Source passage:

- Official poster
- Date: September 13, 2000
- Venue: Staples Center, Los Angeles, California
- Hosted by: Gloria Estefan, Jennifer Lopez, Andy García, Jimmy Smits and Antonio Banderas

Highlights
- Person of the Year: Emilio Estefan Jr.

Television/radio coverage
- Network: CBS

= 1st Annual Latin Grammy Awards =

Music awards presented Sept 2000

The 1st Annual Latin Grammy Awards were held in Los Angeles at the Staples Center on Wednesday, September 13, 2000. The big winners were Luis Miguel, Santana and Maná with 3 awards; Juan Luis Guerra, Shakira, Fito Páez and Emilio Estefan Jr. received 2 awards each.

Winners were chosen by voting members of the Latin Academy from a list of finalists. The inaugural ceremony was broadcast live on CBS that year and was seen in more than 100 countries across the world. The two-hour show was the first bilingual broadcast ever to air on network television during prime time.

==History==
On January 20, 2000, the Latin Academy of Recording Arts & Sciences announced that the inaugural Latin Grammy Awards were going to take place on September 15, 2000, in Los Angeles and the awards ceremony would be broadcast in the United States by CBS, which will also distribute it to other countries. Nominations in 40 categories were to be released in August 2000.

Given information:
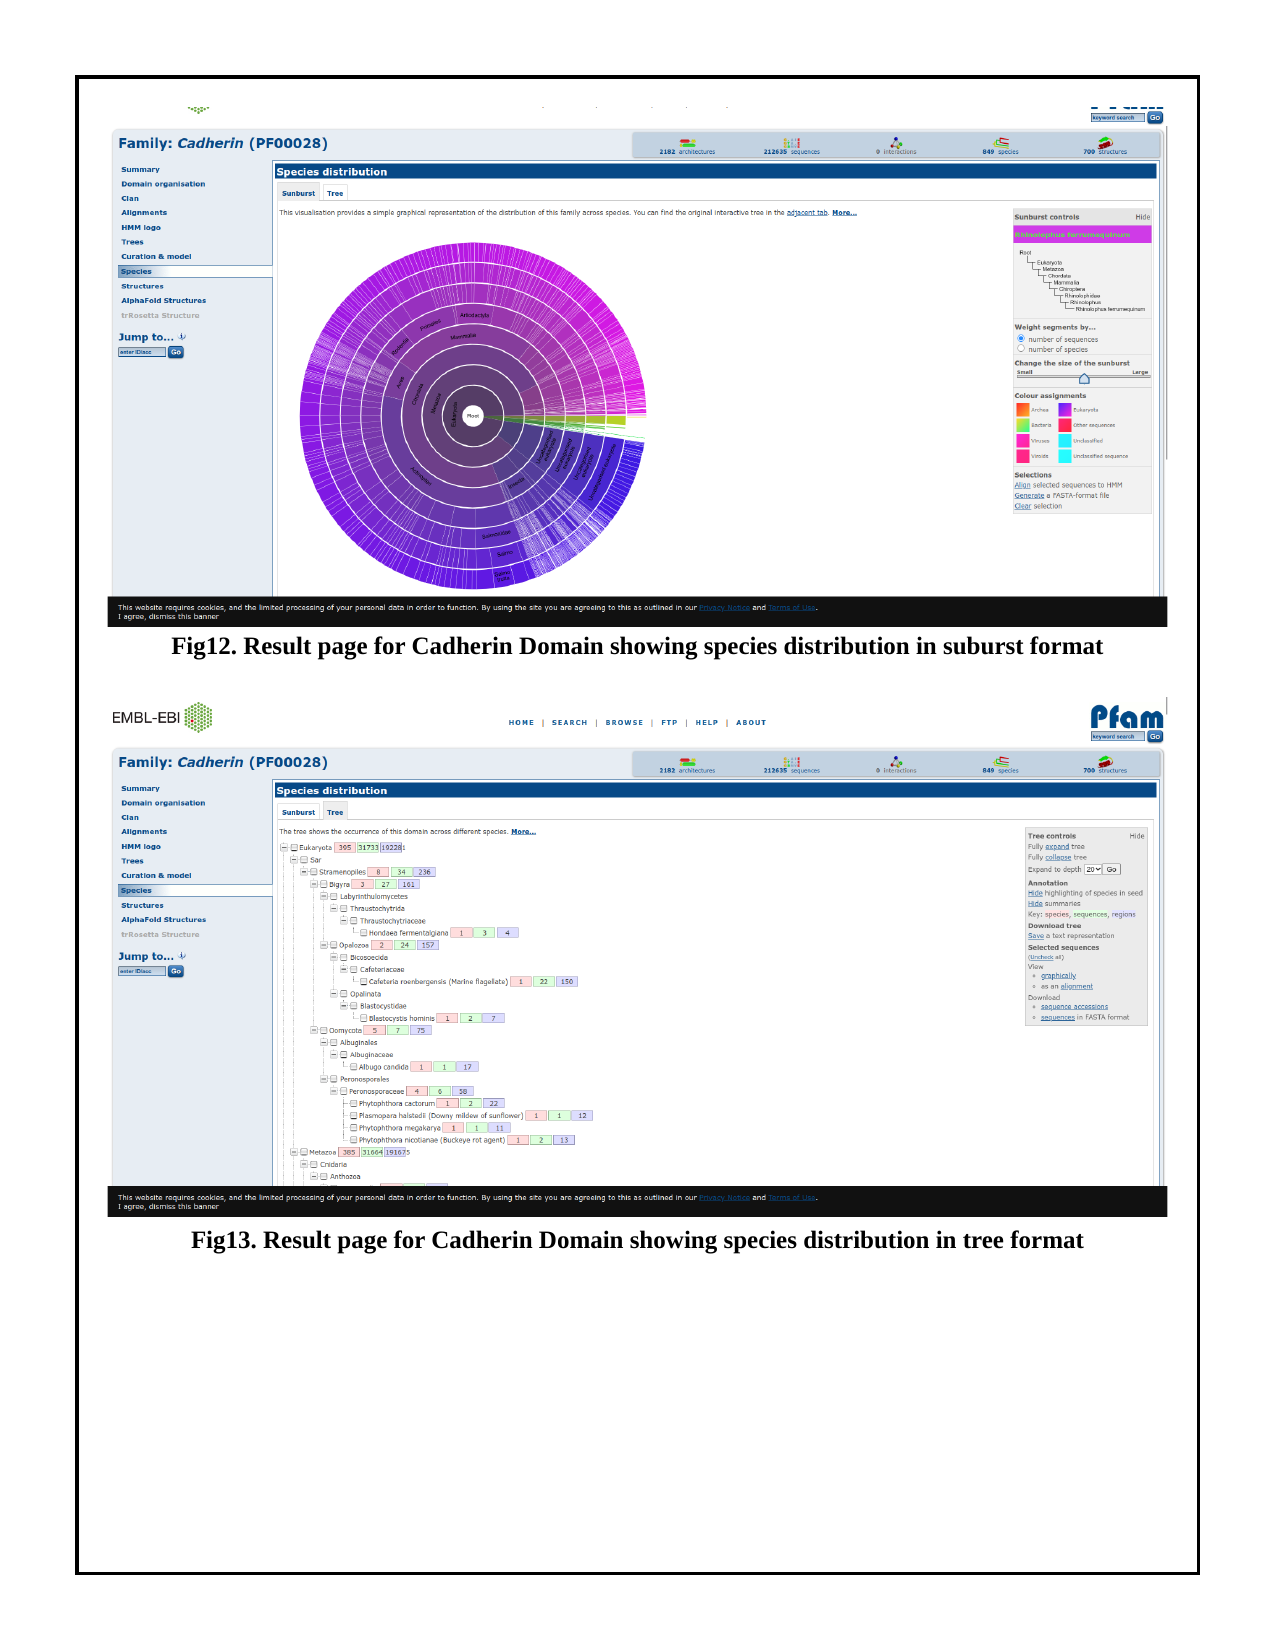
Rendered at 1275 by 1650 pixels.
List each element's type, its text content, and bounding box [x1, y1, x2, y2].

text Fig13. Result page for Cadherin Domain showing species distribution in tree format [108, 1217, 1167, 1254]
picture [107, 696, 1168, 1217]
text Fig12. Result page for Cadherin Domain showing species distribution in suburst format [108, 627, 1167, 659]
picture [107, 107, 1168, 627]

Task list:
A) Do the following statements agree with the text on the first Latin Grammy Awards? (i) The ceremony was broadcast on CBS. (ii) Shakira won three awards. (iii) The January 2000 announcement set the ceremony for September 13, 2000. Answer yes or no for each and quote the deciding words.
B) Summarize the text on the first Latin Grammy Awards in two sentences.
C) Pick up the text on the first Latin Grammy Awards after its last sentence and continue writing it.

Results in order:
A)
(i) Yes: "The inaugural ceremony was broadcast live on CBS that year"
(ii) No: "Juan Luis Guerra, Shakira, Fito Páez and Emilio Estefan Jr. received 2 awards each"
(iii) No: "the inaugural Latin Grammy Awards were going to take place on September 15, 2000"

B) The first Latin Grammy Awards were held at the Staples Center in Los Angeles on September 13, 2000, where Luis Miguel, Santana and Maná each won three awards. Voting members of the Latin Academy chose the winners, and the two-hour ceremony aired live on CBS in more than 100 countries as the first bilingual broadcast ever shown in prime time on network television.

C)
The list of nominees for the 1st Annual Latin Grammy Awards, slated for September 13, 2000 in Los Angeles, was unveiled on Friday, July 7, 2000, in a Miami ceremony hosted by Michael Greene, President of the National Academy of Recording Arts & Sciences.

Leading the chase for statuettes were Marc Anthony, Shakira and Fito Páez with five nominations each. Juan Luis Guerra, Carlos Vives, and Maná, garnered four nominations. Earning three nominations were Luis Miguel, along with La Ley. Ricky Martin earned for two nominations. Christina Aguilera, received a nod on the Latin side of the musical divide for the Spanish-language remake of "Genie in a Bottle" titled "Genio Atrapado". In addition to the awards, Emilio Estefan Jr. was honored as the Latin Academy's First Latin Recording Academy Person of the Year. That award was presented during a dinner on September 11, 2000, at the Beverly Hilton Hotel in Beverly Hills, California.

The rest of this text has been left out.